Если оставаться на позициях признания целостности десятилетия, то можно сказать, что через девяностые проходит трещина. Не будем датировать ее конкретным годом, тем более что для разных сфер жизни год этот окажется неодинаковым. Девяностые, наверное, — гетерогенная эпоха, в которой сталкиваются, как минимум, два очевидных качества. Они, на наш взгляд, определяются не друг через друга, а через разрыв, который и является конституирующим. Мы снова говорим о времени не столько в содержательном, сколько в формальном ключе. Но дело в том, что этот разрыв, это «ничто» и выступает положительным содержанием рассматриваемой декады, вне и помимо конкретных событий или фактов. Это «ничто» соответствует полю свернувшихся возможностей, тому, что можно определить как «уже не (то)», «еще не (это)». Возможно, потенция подобного разлома продолжает сказываться и сегодня, формируя реальный наш шанс. Возможно, именно благодаря ему, этому разлому, мы обретаем контуры будущего содержания, которое предстоит еще раскрыть. Короче, разрыв этот — не линия раздела, но граница, способная соединять. В данном случае — не «склеивать» декаду, но соединять прошедшее с будущим, создавая неожиданные фигуры поверх (поперек) хронологических рядов. Так что то, что самими своим телами мы ощущаем как порез, может явиться трамплином в будущее. Призраком иного времени во времени собственном. (Если вообще бывает такая вещь, как «собственное» время.)

Мы принадлежим другому времени.

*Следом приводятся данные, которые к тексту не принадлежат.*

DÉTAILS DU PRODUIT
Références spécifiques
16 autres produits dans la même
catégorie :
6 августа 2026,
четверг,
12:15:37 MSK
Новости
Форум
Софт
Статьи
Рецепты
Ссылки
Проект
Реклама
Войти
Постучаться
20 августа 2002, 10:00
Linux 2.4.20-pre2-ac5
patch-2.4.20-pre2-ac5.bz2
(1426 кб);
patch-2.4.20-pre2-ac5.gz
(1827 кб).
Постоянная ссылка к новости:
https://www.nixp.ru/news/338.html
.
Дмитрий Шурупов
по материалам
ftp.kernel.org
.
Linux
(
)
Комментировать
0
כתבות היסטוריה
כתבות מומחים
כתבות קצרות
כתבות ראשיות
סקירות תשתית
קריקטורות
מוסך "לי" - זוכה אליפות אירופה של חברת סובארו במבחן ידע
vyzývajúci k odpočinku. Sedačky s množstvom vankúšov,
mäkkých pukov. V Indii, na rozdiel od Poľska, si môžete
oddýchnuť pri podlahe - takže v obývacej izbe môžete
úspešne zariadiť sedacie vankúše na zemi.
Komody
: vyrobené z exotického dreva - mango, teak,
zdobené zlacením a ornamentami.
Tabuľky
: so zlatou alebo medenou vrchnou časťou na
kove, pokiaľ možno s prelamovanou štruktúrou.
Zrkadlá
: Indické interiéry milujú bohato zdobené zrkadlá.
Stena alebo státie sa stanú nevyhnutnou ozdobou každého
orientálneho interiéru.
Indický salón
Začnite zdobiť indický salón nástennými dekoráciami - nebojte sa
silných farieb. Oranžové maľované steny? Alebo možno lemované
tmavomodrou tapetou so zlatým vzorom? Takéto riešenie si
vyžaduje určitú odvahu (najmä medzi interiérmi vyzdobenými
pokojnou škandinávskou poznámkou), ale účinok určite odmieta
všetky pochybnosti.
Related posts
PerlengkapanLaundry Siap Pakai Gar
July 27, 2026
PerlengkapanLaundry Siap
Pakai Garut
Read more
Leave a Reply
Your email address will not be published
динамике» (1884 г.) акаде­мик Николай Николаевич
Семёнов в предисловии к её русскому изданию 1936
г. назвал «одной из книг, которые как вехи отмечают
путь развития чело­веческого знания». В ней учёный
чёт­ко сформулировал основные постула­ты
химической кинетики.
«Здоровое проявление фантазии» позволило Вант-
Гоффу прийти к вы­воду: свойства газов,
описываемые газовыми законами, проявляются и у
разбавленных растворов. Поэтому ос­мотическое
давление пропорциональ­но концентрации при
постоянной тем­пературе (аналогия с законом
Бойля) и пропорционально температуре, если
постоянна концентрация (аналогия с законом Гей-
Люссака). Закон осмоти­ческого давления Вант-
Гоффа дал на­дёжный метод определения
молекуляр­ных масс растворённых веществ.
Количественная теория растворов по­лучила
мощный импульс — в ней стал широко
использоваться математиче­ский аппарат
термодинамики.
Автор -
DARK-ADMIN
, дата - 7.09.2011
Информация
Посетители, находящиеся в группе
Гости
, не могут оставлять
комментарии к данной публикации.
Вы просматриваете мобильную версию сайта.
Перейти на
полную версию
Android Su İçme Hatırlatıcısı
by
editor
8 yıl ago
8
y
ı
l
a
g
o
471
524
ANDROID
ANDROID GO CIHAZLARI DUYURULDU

Эту фразу можно прочитать двояко: наше время в прошлом и одновременно — наше время попросту другое по сравнению с описанным. Думается, что такое внутреннее противоречие вполне продуктивно. Ибо расщепление коснулось нас самих. Часть этого «мы» принадлежит ушедшей эпохе, а часть остается в настоящем, которое, однако, не перестает ставить под вопрос саму «нашу» идентичность. Потерявшие самотождественность, расколотые пополам, мы, как ангел Истории Беньямина, повернуты спиной в будущее, и это будущее тем более неопределенно, чем в него страшнее вглядываться. Но это будущее — уже настоящее; вместе с девяностыми завершился наш период; начинается время без времени, которое будет измеряться — днями? часами? отдельными минутами? Выходит, что мы и в самом деле принадлежим прошлому (там находятся все знакомые ориентиры) и одновременно новому порядку времени: это время вспышки от упавшего снаряда, время вскрика, тонущего в завывании сирен.